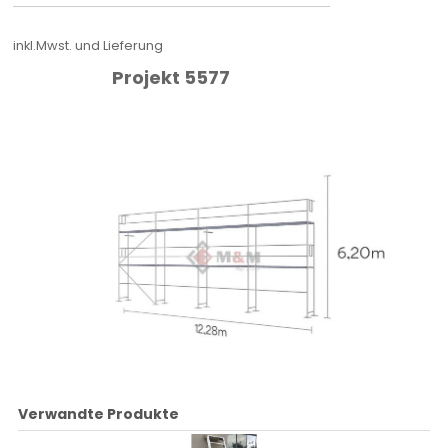
inkl.Mwst. und Lieferung
Projekt 5577
Verwandte Produkte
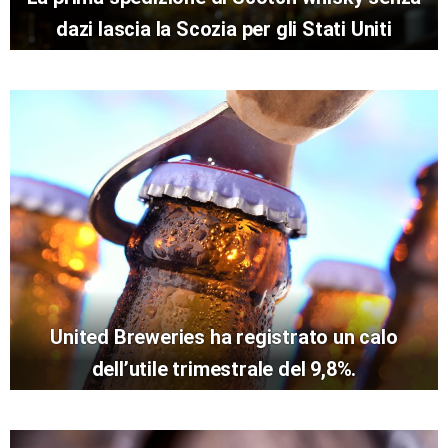
dazi lascia la Scozia per gli Stati Uniti
United Breweries ha registrato un calo
dell’utile trimestrale del 9,8%.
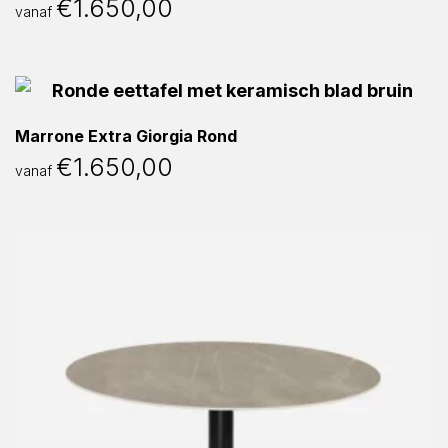
€
1.650,00
vanaf
Marrone Extra Giorgia Rond
€
1.650,00
vanaf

## [Prompt]
Print every line of text from the records above verbatim, keeping their order, and leave the pictures out.

## [Solution]
inkl.Mwst. und Lieferung
Projekt 5577
Verwandte Produkte
dazi lascia la Scozia per gli Stati Uniti
United Breweries ha registrato un calo
dell’utile trimestrale del 9,8%.
€
1.650,00
vanaf
Marrone Extra Giorgia Rond
€
1.650,00
vanaf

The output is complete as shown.